Standing order 339 states:

In requesting any Conference, the Message from the Senate shall state, in general terms, the object for which the Conference is desired and the number of Managers proposed to serve thereon, which shall be not less than five.

That standing order is not dealing with a joint meeting. It concerns a meeting of managers. Standing order 340 states:

Every Motion for requesting a Conference shall contain the names of the Senators proposed by the Mover to be the Managers for the Senate.

Standing order 344 states:

The Managers to represent the Senate in a Conference requested by the House of Representatives shall consist of the same number of Members as those of the House of Representatives.

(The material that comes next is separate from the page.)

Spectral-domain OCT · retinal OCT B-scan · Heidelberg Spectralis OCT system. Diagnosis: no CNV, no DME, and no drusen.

If the House of Representatives requests the conference it cannot have more members than the Senate. Standing order 345 states:

In respect of any Conference requested by the House of Representatives the time and place for holding the same shall be appointed by the Senate; and when the Senate requests a Conference, it shall agree to its being held at such time and place as shall be appointed by the House of Representatives, and such agreement shall be communicated by Message.

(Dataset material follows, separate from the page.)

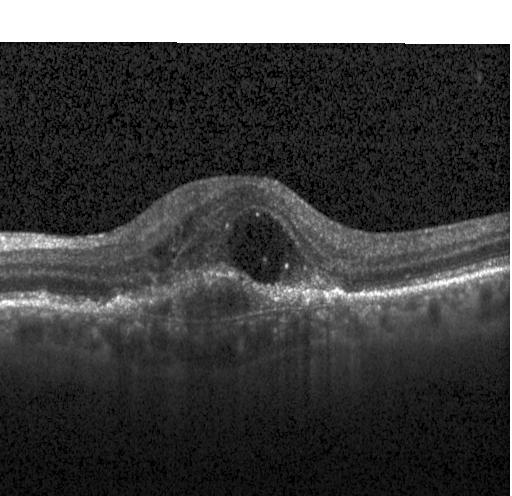

Fovea-centered. Retinal OCT B-scan
The scan shows a choroidal neovascular membrane.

Those who framed our Standing Orders said, in effect: 'The method of communication in deciding matters, if it is not law or is not taken to the extent of a double dissolution, shall be resolved by having equal managers, if it is requested by the House of Representatives'. Of course, if it is not requested by the House of Representatives, the numbers may be disproportionate but the superiority of this House decides the numbers which it shall have. We can say that our position is such that we are prepared to meet the House of Representatives in conference if we have 2 delegates to every one from the House of Representatives. The Constitution has protected the position of the numerically weaker House and given it the prestige of equality; in fact, it has perhaps given it some superiority. Today we went to sell it all away to the numerically stronger House on this question. There is provision for the holding of a joint meeting about proposed law after the views of the people have been sought. The practice has been for a Government that introduces legislation which does not receive the approval of one House either to fail to go on with the proposed law or amend the provisions which offend the other House. We have legislated by that method through the years. I agree that if a Bill were carried in relation to this matter by one House and the other House did not agree to the proposal we could get somewhere on the question, but I cannot agree with Senator Wright's proposed Bill because he has introduced into it a time factor. I have strong views on the prestige of the Senate. I believe that we should try to uphold its dignity and not lessen it. I do not regard myself as being an authority on where the new and permanent parliament house should be. There are several suitable spots for it in Canberra.

Senator Greenwood - I think the Minister was one of the original seven in favour of the lakeside site, was he not?

Senator CAVANAGH - No, I supported the Camp Hill site. Because of my imperfections and because I had insufficient knowledge on this matter I placed my confidence in the hands of the architect of Canberra. It was more in keeping with his ideas to have it on Camp Hill. I simply backed Burley Griffin. It was not a case of my thinking that it would be better on Camp Hill than on Capital Hill. After that I felt obliged, when the Executive moved to support the Senate's recommendation and changed to the Capital Hill site. Because of my loyalty to the Senate I would vote at any such meeting not according to my feelings but according to the view of the Senate. That would destroy any chance of us obtaining a true expression of opinion on this matter. We have to uphold the dignity of this House. We should not sell it away to another House which is numerically stronger. I hope Senator Murphy's proposal will be defeated.